Despite these considerations, Coinbase's implementation represents a substantial real-world deployment of LLMs in production across multiple high-stakes domains. The technical architecture demonstrates thoughtful layering, appropriate human oversight, and practical standardization approaches. The scale of deployment (millions of users, 100+ countries) provides valuable insights into operating Gen AI at production scale in regulated industries.
## Future Direction and Agent Core Adoption
Coinbase's vision extends beyond current implementations to democratizing AI capabilities across the entire organization, empowering every employee to create, experiment, and innovate with AI agents. They're particularly interested in AWS Bedrock Agent Core for their next wave of expansion, citing its secure agent deployment, robust identity and authentication management, powerful memory capabilities, and advanced interoperability as key enabling features.
The acknowledgment that systems built just 1-2 years ago need modernization underscores the breakneck pace of AI advancement and the operational challenge of maintaining Gen AI systems in rapidly evolving landscapes. This modernization need presents both opportunity and risk—opportunity to leverage newer, more capable platforms like Agent Core, but risk of perpetual refactoring cycles that divert resources from new capabilities.

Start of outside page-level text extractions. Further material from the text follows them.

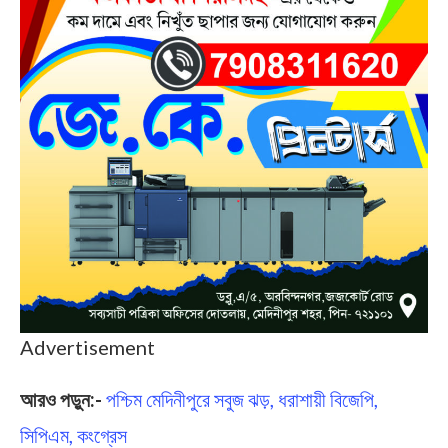
Advertisement
আরও পড়ুন:-
পশ্চিম মেদিনীপুরে সবুজ ঝড়, ধরাশায়ী বিজেপি,
সিপিএম, কংগ্রেস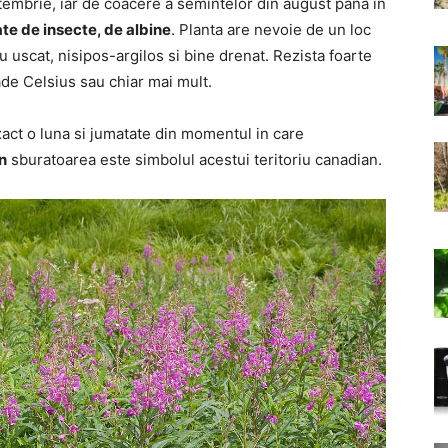
eptembrie, iar de coacere a semintelor din august pana in
ate de insecte, de albine
. Planta are nevoie de un loc
 uscat, nisipos-argilos si bine drenat. Rezista foarte
de Celsius sau chiar mai mult.
xact o luna si jumatate din momentul in care
n
sburatoarea este simbolul acestui teritoriu canadian.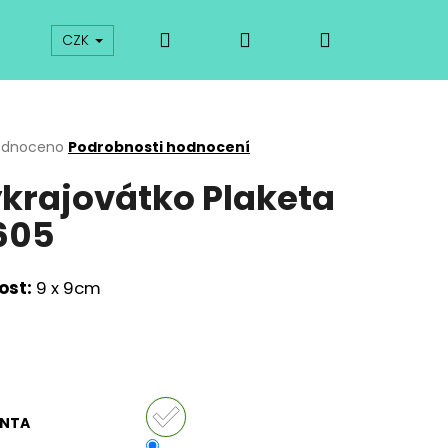
Hledat
Přihlášení
Nákupní
prodej
Kurzy
Odkazy
O vykrajovátkách
CZK
košík
rné
odnoceno
Podrobnosti hodnocení
cení
krajovátko Plaketa
ktu
605
ček.
ost:
9 x 9cm
Následující
ANTA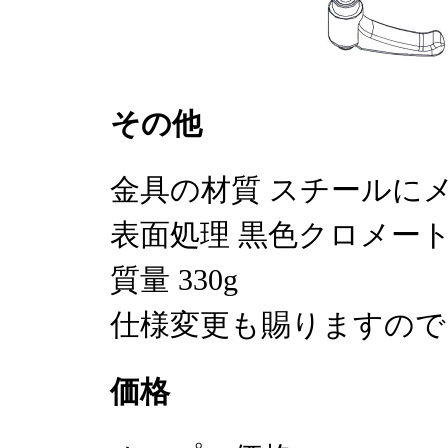
その他
金具の材質 スチールに
表面処理 黒色クロメー
質量 330g
仕様変更も賜りますので
価格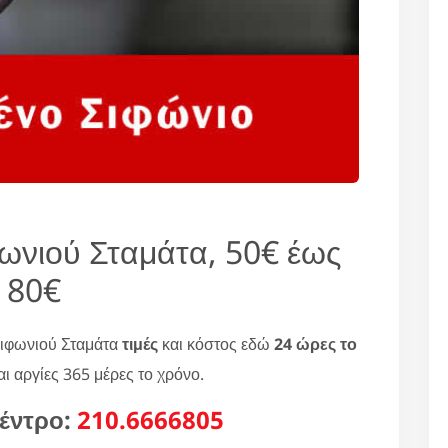
ωνιού Σταμάτα, 50€ έως
80€
σιφωνιού Σταμάτα
τιμές
και κόστος εδώ
24 ώρες το
ι αργίες 365 μέρες το χρόνο.
έντρο:
210.6666805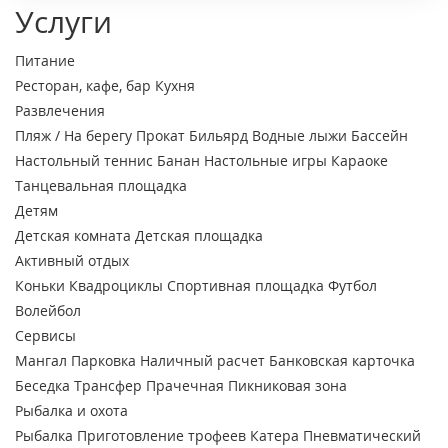
Услуги
Питание
Ресторан, кафе, бар
Кухня
Развлечения
Пляж / На берегу
Прокат
Бильярд
Водные лыжи
Бассейн
Настольный теннис
Банан
Настольные игры
Караоке
Танцевальная площадка
Детям
Детская комната
Детская площадка
Активный отдых
Коньки
Квадроциклы
Спортивная площадка
Футбол
Волейбол
Сервисы
Мангал
Парковка
Наличный расчет
Банковская карточка
Беседка
Трансфер
Прачечная
Пикниковая зона
Рыбалка и охота
Рыбалка
Приготовление трофеев
Катера
Пневматический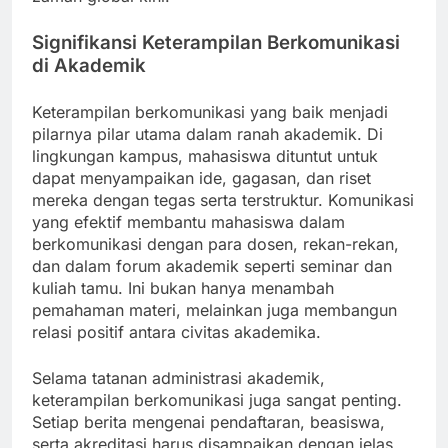
Signifikansi Keterampilan Berkomunikasi
di Akademik
Keterampilan berkomunikasi yang baik menjadi
pilarnya pilar utama dalam ranah akademik. Di
lingkungan kampus, mahasiswa dituntut untuk
dapat menyampaikan ide, gagasan, dan riset
mereka dengan tegas serta terstruktur. Komunikasi
yang efektif membantu mahasiswa dalam
berkomunikasi dengan para dosen, rekan-rekan,
dan dalam forum akademik seperti seminar dan
kuliah tamu. Ini bukan hanya menambah
pemahaman materi, melainkan juga membangun
relasi positif antara civitas akademika.
Selama tatanan administrasi akademik,
keterampilan berkomunikasi juga sangat penting.
Setiap berita mengenai pendaftaran, beasiswa,
serta akreditasi harus disampaikan dengan jelas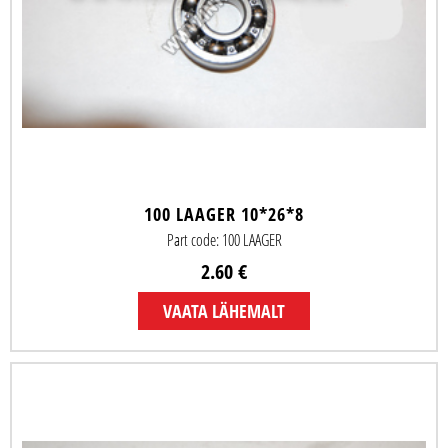
100 LAAGER 10*26*8
Part code: 100 LAAGER
2.60 €
VAATA LÄHEMALT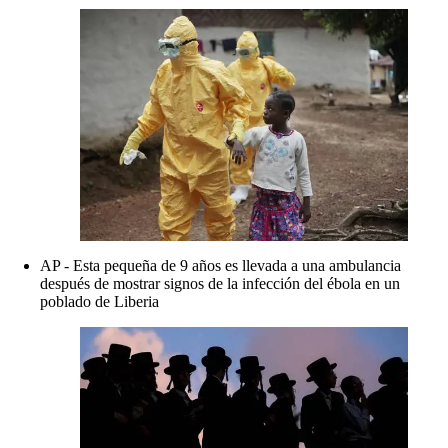
AP - Esta pequeña de 9 años es llevada a una ambulancia
después de mostrar signos de la infección del ébola en un
poblado de Liberia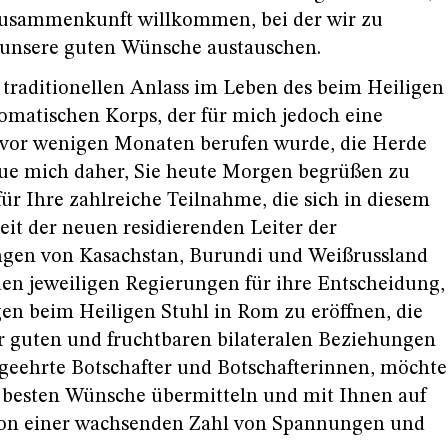
 Zusammenkunft willkommen, bei der wir zu
 unsere guten Wünsche austauschen.
 traditionellen Anlass im Leben des beim Heiligen
lomatischen Korps, der für mich jedoch eine
ch vor wenigen Monaten berufen wurde, die Herde
reue mich daher, Sie heute Morgen begrüßen zu
ür Ihre zahlreiche Teilnahme, die sich in diesem
it der neuen residierenden Leiter der
ngen von Kasachstan, Burundi und Weißrussland
 den jeweiligen Regierungen für ihre Entscheidung,
en beim Heiligen Stuhl in Rom zu eröffnen, die
r guten und fruchtbaren bilateralen Beziehungen
r geehrte Botschafter und Botschafterinnen, möchte
 besten Wünsche übermitteln und mit Ihnen auf
e von einer wachsenden Zahl von Spannungen und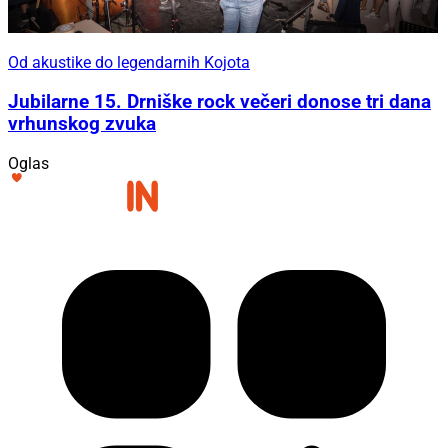
Od akustike do legendarnih Kojota
Jubilarne 15. Drniške rock večeri donose tri dana
vrhunskog zvuka
Oglas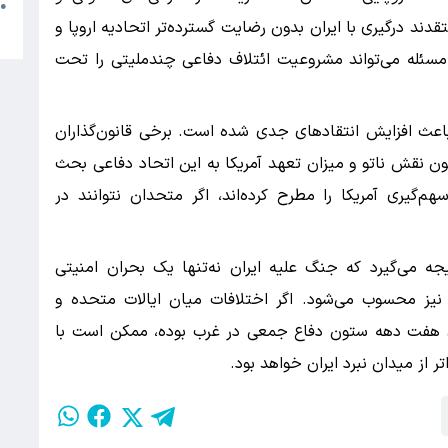
م
●
دند درگیری با ایران بدون رضایت گسترده‌تر اتحادیه اروپا و
ب
 مسئله می‌تواند مشروعیت ائتلاف دفاعی چندملیتی را تحت
باعث افزایش انتقادهای جدی شده است. برخی قانون‌گذاران
ون نقش ناتو و میزان تعهد آمریکا به این اتحاد دفاعی بحث
م‌گیری آمریکا را مطرح کرده‌اند، اگر متحدان نتوانند در
جه می‌گیرد که جنگ علیه ایران نه‌تنها یک بحران امنیتی
نیز محسوب می‌شود. اگر اختلافات میان ایالات متحده و
رای هفت دهه ستون دفاع جمعی در غرب بوده، ممکن است با
 از میدان نبرد ایران خواهد بود.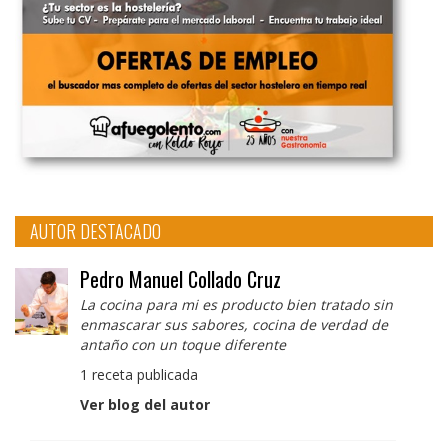
AUTOR DESTACADO
Pedro Manuel Collado Cruz
La cocina para mi es producto bien tratado sin
enmascarar sus sabores, cocina de verdad de
antaño con un toque diferente
1 receta publicada
Ver blog del autor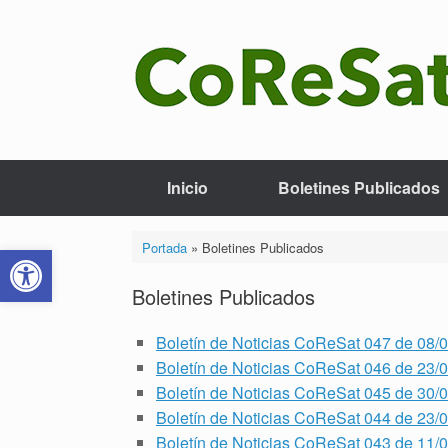
Saltar
al
contenido
Inicio
Boletines Publicados
Abrir barra de herramientas
Portada
»
Boletines Publicados
Boletines Publicados
Boletín de Noticias CoReSat 047 de 08/
Boletín de Noticias CoReSat 046 de 23/
Boletín de Noticias CoReSat 045 de 30/
Boletín de Noticias CoReSat 044 de 23/
Boletín de Noticias CoReSat 043 de 11/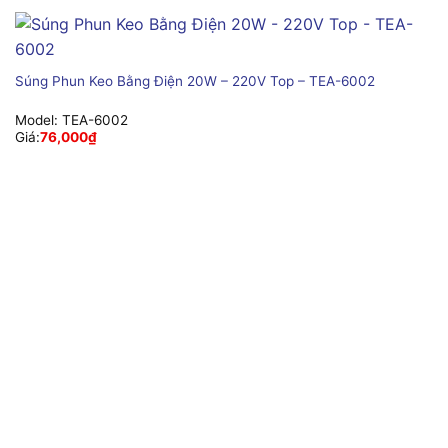
Súng Phun Keo Bằng Điện 20W – 220V Top – TEA-6002
Model:
TEA-6002
Giá:
76,000
₫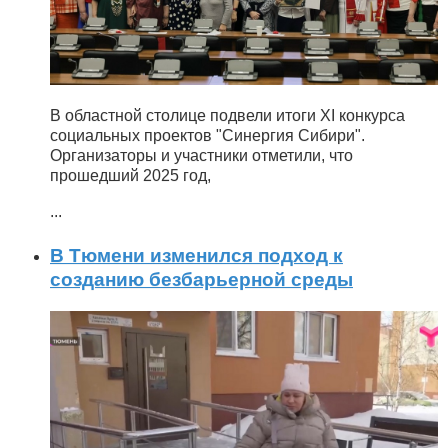
В областной столице подвели итоги XI конкурса
социальных проектов "Синергия Сибири".
Организаторы и участники отметили, что
прошедший 2025 год,
...
В Тюмени изменился подход к
созданию безбарьерной среды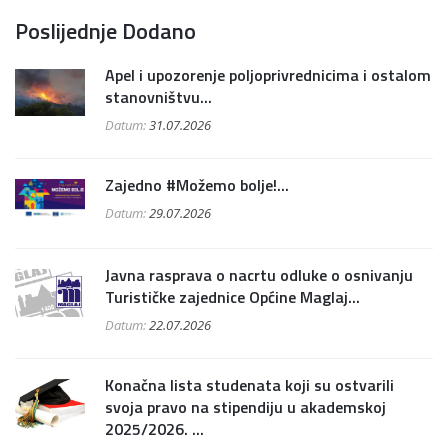
Poslijednje Dodano
Apel i upozorenje poljoprivrednicima i ostalom
stanovništvu...
Datum:
31.07.2026
Zajedno #Možemo bolje!...
Datum:
29.07.2026
Javna rasprava o nacrtu odluke o osnivanju
Turističke zajednice Općine Maglaj...
Datum:
22.07.2026
Konačna lista studenata koji su ostvarili
svoja pravo na stipendiju u akademskoj
2025/2026. ...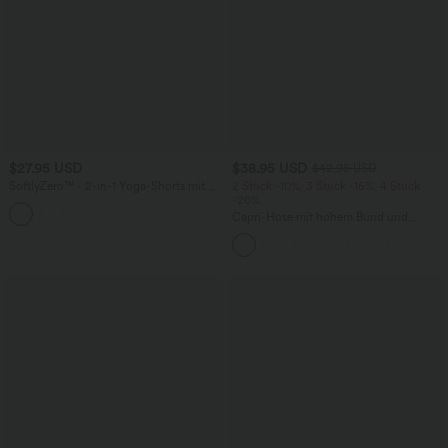
$27.95 USD
$38.95 USD
$42.95 USD
SoftlyZero™ - 2-in-1 Yoga-Shorts mit
2 Stück -10%, 3 Stück -15%, 4 Stück
hohem Crossover-Bund, mehreren
-20%
Taschen und Ösen - schnelltrocknend,
Capri-Hose mit hohem Bund und
7,6 cm
Seitentaschen - leinenähnliches Material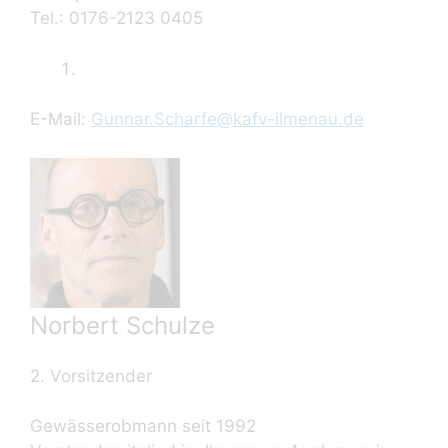
Tel.: 0176-2123 0405
E-Mail:
Gunnar.Scharfe@kafv-ilmenau.de
Norbert Schulze
2. Vorsitzender
Gewässerobmann seit 1992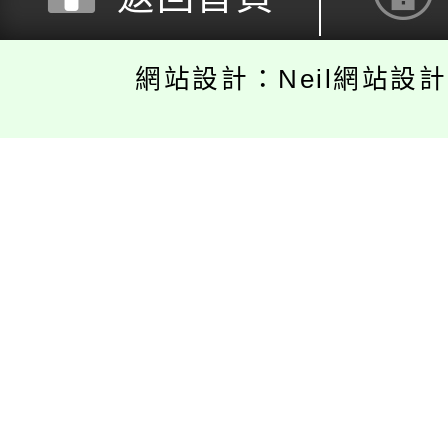
網站設計：Neil網站設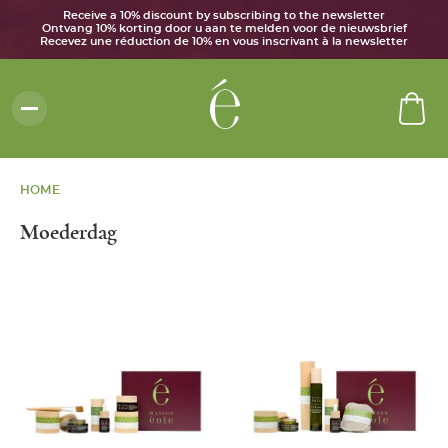
Receive a 10% discount by subscribing to the newsletter
Ontvang 10% korting door u aan te melden voor de nieuwsbrief
Recevez une réduction de 10% en vous inscrivant à la newsletter
HOME
Moederdag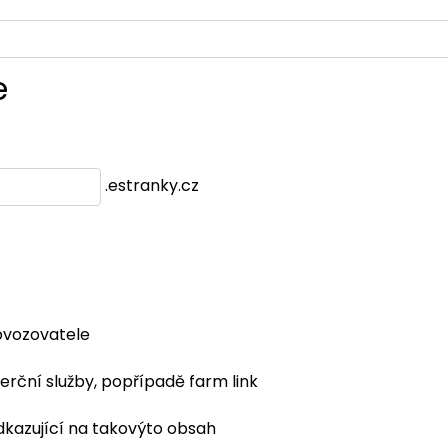
e
.estranky.cz
ovozovatele
erční služby, popřípadě farm link
dkazující na takovýto obsah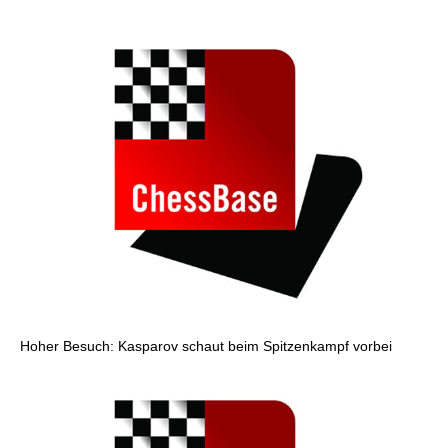
Hoher Besuch: Kasparov schaut beim Spitzenkampf vorbei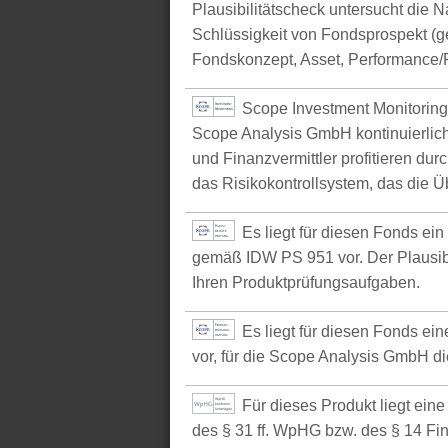
Plausibilitätscheck untersucht die N
Schlüssigkeit von Fondsprospekt (
Fondskonzept, Asset, Performance/P
Scope Investment Monitoring
Scope Analysis GmbH kontinuierlich
und Finanzvermittler profitieren du
das Risikokontrollsystem, das die Ü
Es liegt für diesen Fonds ei
gemäß IDW PS 951 vor. Der Plausibil
Ihren Produktprüfungsaufgaben.
Es liegt für diesen Fonds e
vor, für die Scope Analysis GmbH d
Für dieses Produkt liegt ein
des § 31 ff. WpHG bzw. des § 14 Fi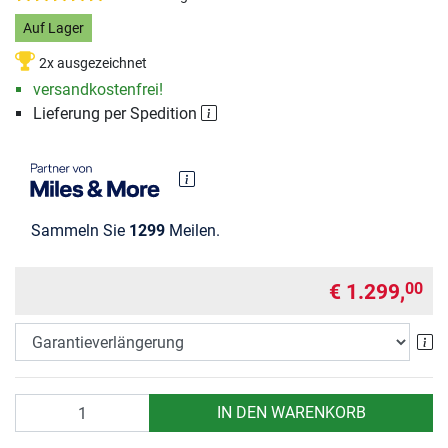
Auf Lager
2x ausgezeichnet
versandkostenfrei!
Lieferung per Spedition
Sammeln Sie
1299
Meilen.
€ 1.299,
00
Ga
Anzahl
IN DEN WARENKORB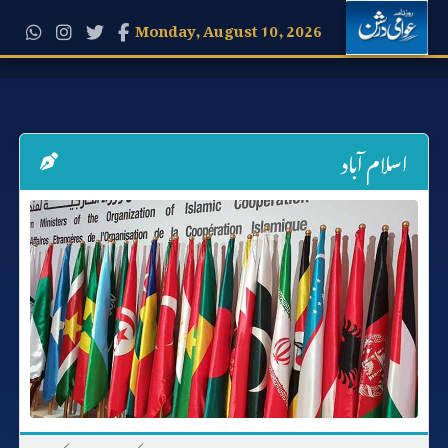
Monday, August 10, 2026
اسلام آباد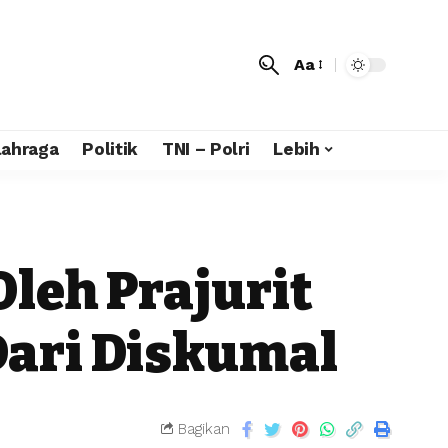
Aa
lahraga
Politik
TNI – Polri
Lebih
leh Prajurit
Dari Diskumal
Bagikan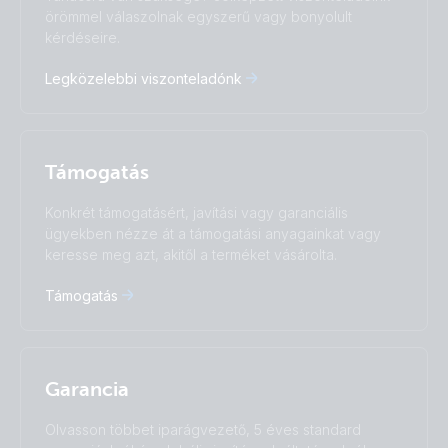
Čeština
Dansk
örömmel válaszolnak egyszerű vagy bonyolult
Deutsch
English
kérdéseire.
Español
Français
Legközelebbi viszonteladónk
Italiano
Magyar
I agree to receive the newsletter and accept the
Nederlands
Norsk
Privacy Policy.
Polskie
Português
Română
Slovenščina
Subscribe
Támogatás
Suomalainen
Svenska
Türkçe
Ελληνικά
Konkrét támogatásért, javítási vagy garanciális
ügyekben nézze át a támogatási anyagainkat vagy
Русский
Українська
keresse meg azt, akitől a terméket vásárolta.
中國人
Támogatás
Garancia
Olvasson többet iparágvezető, 5 éves standard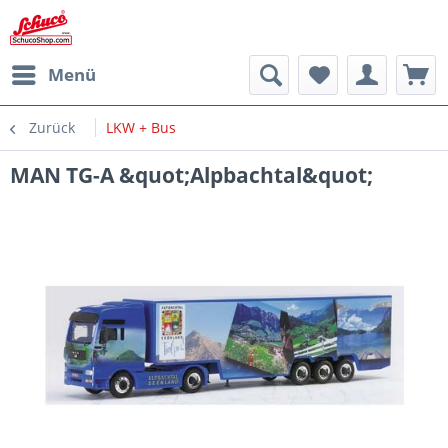
Menü
Zurück
LKW + Bus
MAN TG-A &quot;Alpbachtal&quot;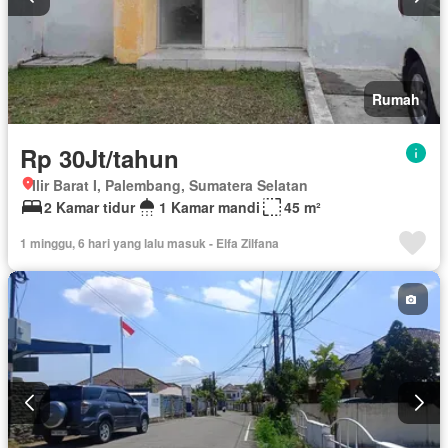
Rumah
Rp 30Jt/tahun
Ilir Barat I, Palembang, Sumatera Selatan
2 Kamar tidur
1 Kamar mandi
45 m²
1 minggu, 6 hari yang lalu masuk - Elfa Zilfana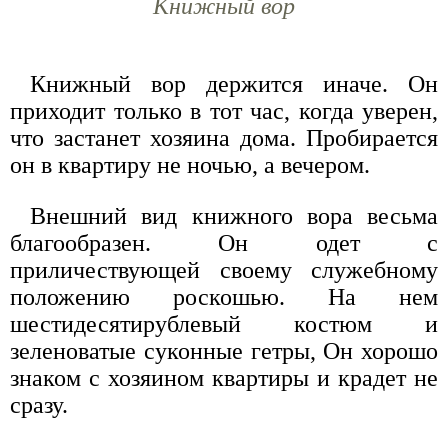
Книжный вор
Книжный вор держится иначе. Он
приходит только в тот час, когда уверен,
что застанет хозяина дома. Пробирается
он в квартиру не ночью, а вечером.
Внешний вид книжного вора весьма
благообразен. Он одет с
приличествующей своему служебному
положению роскошью. На нем
шестидесятирублевый костюм и
зеленоватые суконные гетры, Он хорошо
знаком с хозяином квартиры и крадет не
сразу.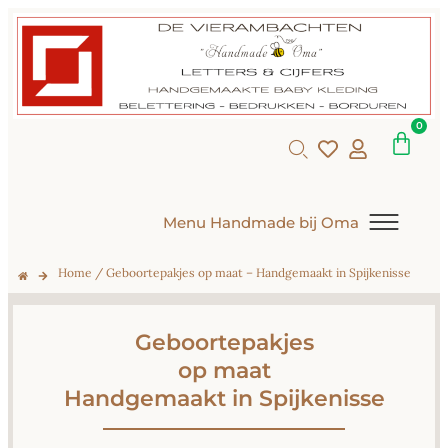
0
Menu Handmade bij Oma
Home
/ Geboortepakjes op maat – Handgemaakt in Spijkenisse
Geboortepakjes
op maat
Handgemaakt in Spijkenisse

## LLMOps Maturity Indicators
This case study demonstrates several hallmarks of mature LLMOps practice:
- **Multi-modal deployment**: Successfully operating LLMs across diverse use cases (chatbots, investigation assistance, code generation) with domain-specific architectures
- **Standardization and abstraction**: Using OpenAI API standards and MCP for consistent interfaces across the platform
- **Guardrails and safety**: Implementing input/output guardrails, custom filters, and grounding rules to manage hallucination and security risks
- **Human-in-the-loop design**: Appropriate human oversight especially in high-stakes compliance decisions
- **Continuous evaluation**: "LLM as a judge" monitoring and quality metric tracking for production systems
- **Iterative development**: Building chatbot capabilities in three layers rather than attempting full functionality immediately
- **Infrastructure leverage**: Using managed services (Bedrock) rather than building everything from scratch
- **Memory and state management**: Vector databases for conversation history and context maintenance
- **Observability focus**: Centralized logging, tracing, and metrics for Gen AI applications
The combination of breadth (platform approach) and depth (targeted high-impact implementations) represents a pragmatic strategy for enterprise Gen AI adoption that balances innovation with operational sustainability.